I am happy to report that in the years since I posted that document, I have finally stopped having nightmares about my mother, and am beginning to get on with my life. I have since moved to a new apartment, and my moth

Cute TaoGirl

Check out my collection about anger (read especially 4 kinds of anger by the late Zen Master Seung Sahn):

http://taogirl.multiply.com/journal/item/20

Stephanie Baker

i got very angry when was drunk the other night, and lost control a bit as i wasnt expressing it so intensely in the day, i was a mess, and when i woke up i didnt even remember, i walked out into my romm and there was broken glass and broken mugs, my words, "what happened here" and in my bare feet i was shocked at how strong myb anger had been , something had been eating me up inside and i let it out iin this state, i must say i felt better afterwards but now feel sombre , sorrowful about what happened, ,

finding good ways to channel anger is so important, i was wound up, but suprised even my self this time, it was a way to get some tears out, to stand there crying as a release startin with being dissapointed with your self for not being able to sit down, and coast the pain,

if you feel to cry then its good to cry, there are better ways to get it out,

Kupuna Lehua

, , , , , "non-cooperation with anything evil, is as much of a duty as Cooperation with what is Good & Equitable"
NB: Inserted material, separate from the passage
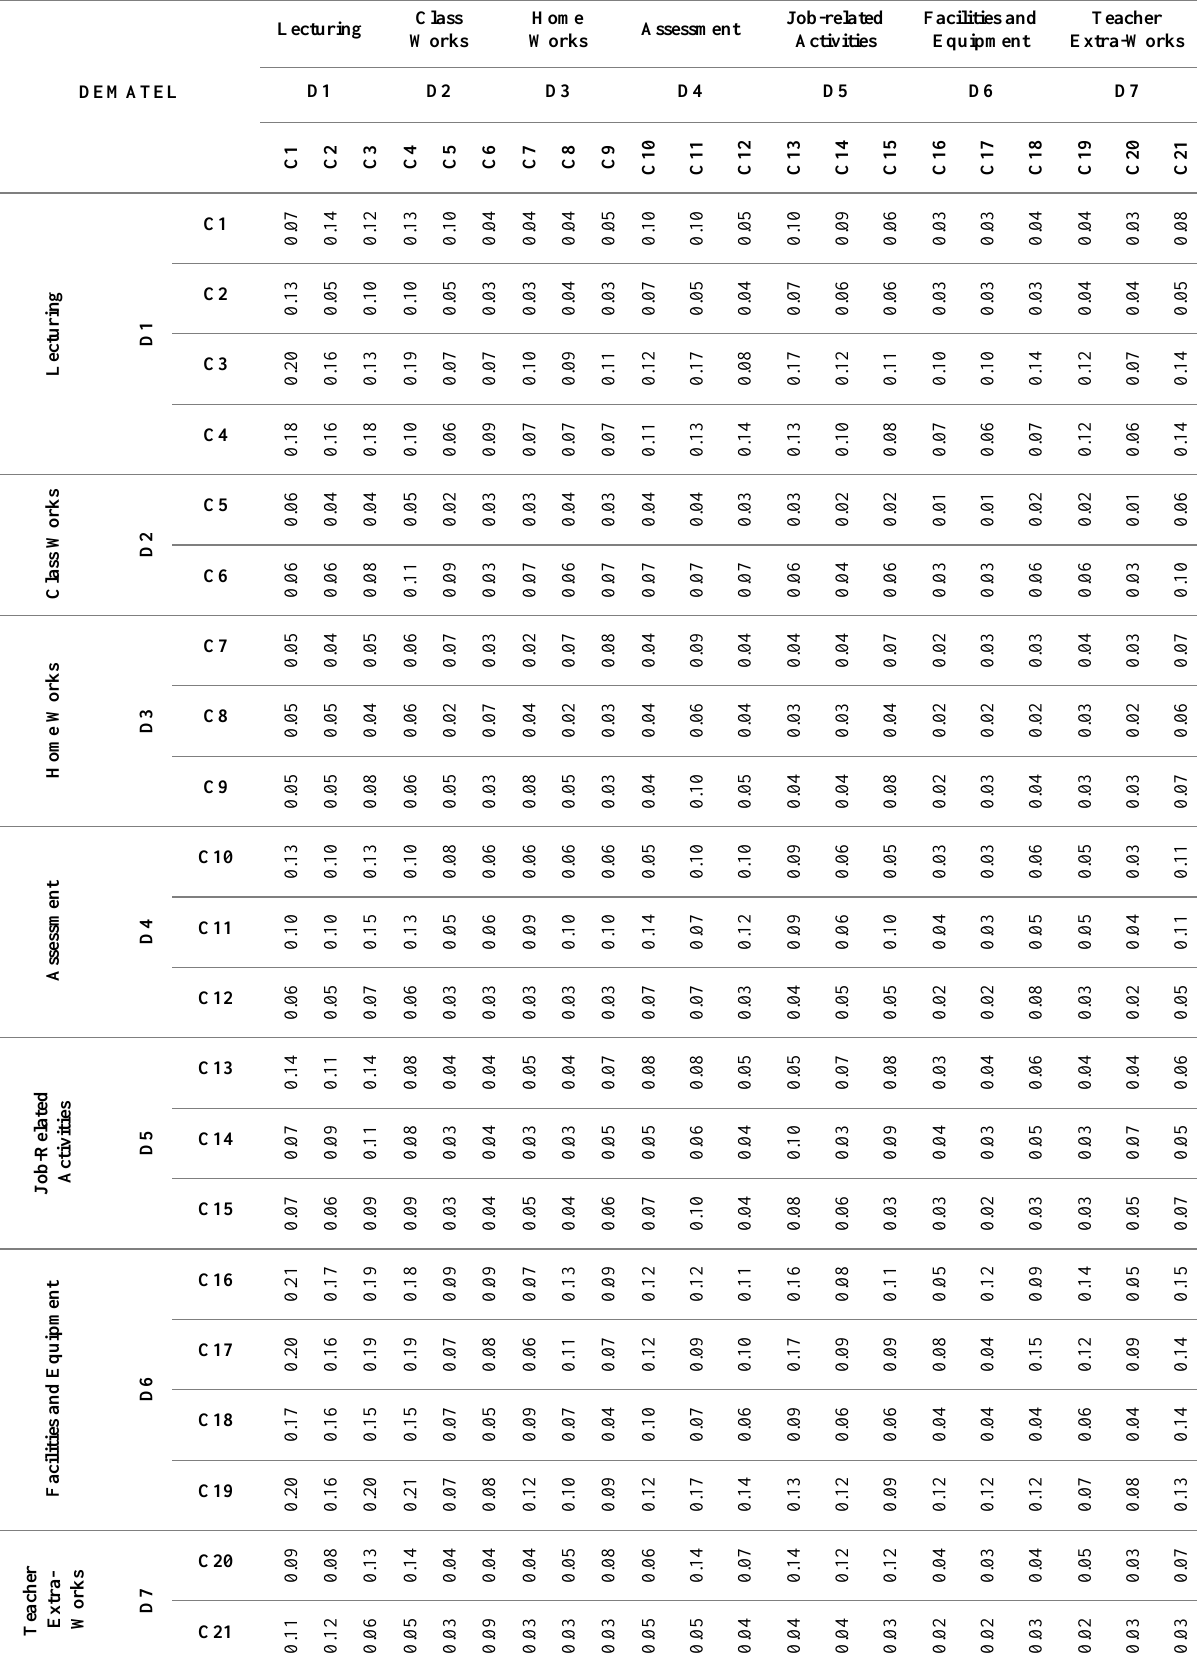
Table 9. Total influence matrix (T C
http://www.thepetitionsite.com/2/compassionate-responsibility

Marg S.

Think about your anger and the source. Then react or not react with a plan. Think about and redirect your emotions based on logic, a constructive plan, and replace that wasted negative energy with a positive attitude or force. Some people must vent or talk to another when they are angry, others do not.

Terry L.

Can Jesus help you use the power of discernment to understand what this article meant?

Robert S.

Dear care2-ers, If you are FURIOUS at someone, put your hands together and compress them with ALL your strength, then when that EXHAUSTS you, grip your hands together tightly and try to pull them apart with all your strength to work out other muscles, and IMAGINE you are crushing or strangling or ripping the life out of the !@#$% that is making you so MAD. It will take the edge off your anger so that you can at least think rationally. We are ALL the children of Cain, and we must make some kind of PHYSICAL disapation of anger to expel it from our biosystems before prolonging harboring of anger gives you a heart attack. Also try doing as many push-ups as you can while imagining you are pounding the !@#$% into the ground with each push-up. Again, physical exertion and divertive imagination CAN defuse your dangerous anger BEFORE you confront the 'Tony Soprano' or evil boss or whatever !@#$% you have to deal with in life. Also, if you have a job interview and are nervous, try these prcedures as well, because then you will be too TIRED to be worried about biloxing the interview. Pinching your leg will also distract you from nervousness in job interviews as well.

Susan W.

Without anger . . . would we still have slavery . . . would chain gangs still be the instrument of infrastructure maintenance . . . would the Vietnamese War still be waged . . . would the Hudson River be the cesspool it was before the ClearWater sailed . . . would women vote . . . would we protect endangered species?

I ask those questions because anger is not always destructive.

However, anger needs to be expressed, released. Sometimes, it can not be released constructively. One should avoid violence at all costs. But, retaining anger, turning the other cheek, keeping quiet, are not always the best option.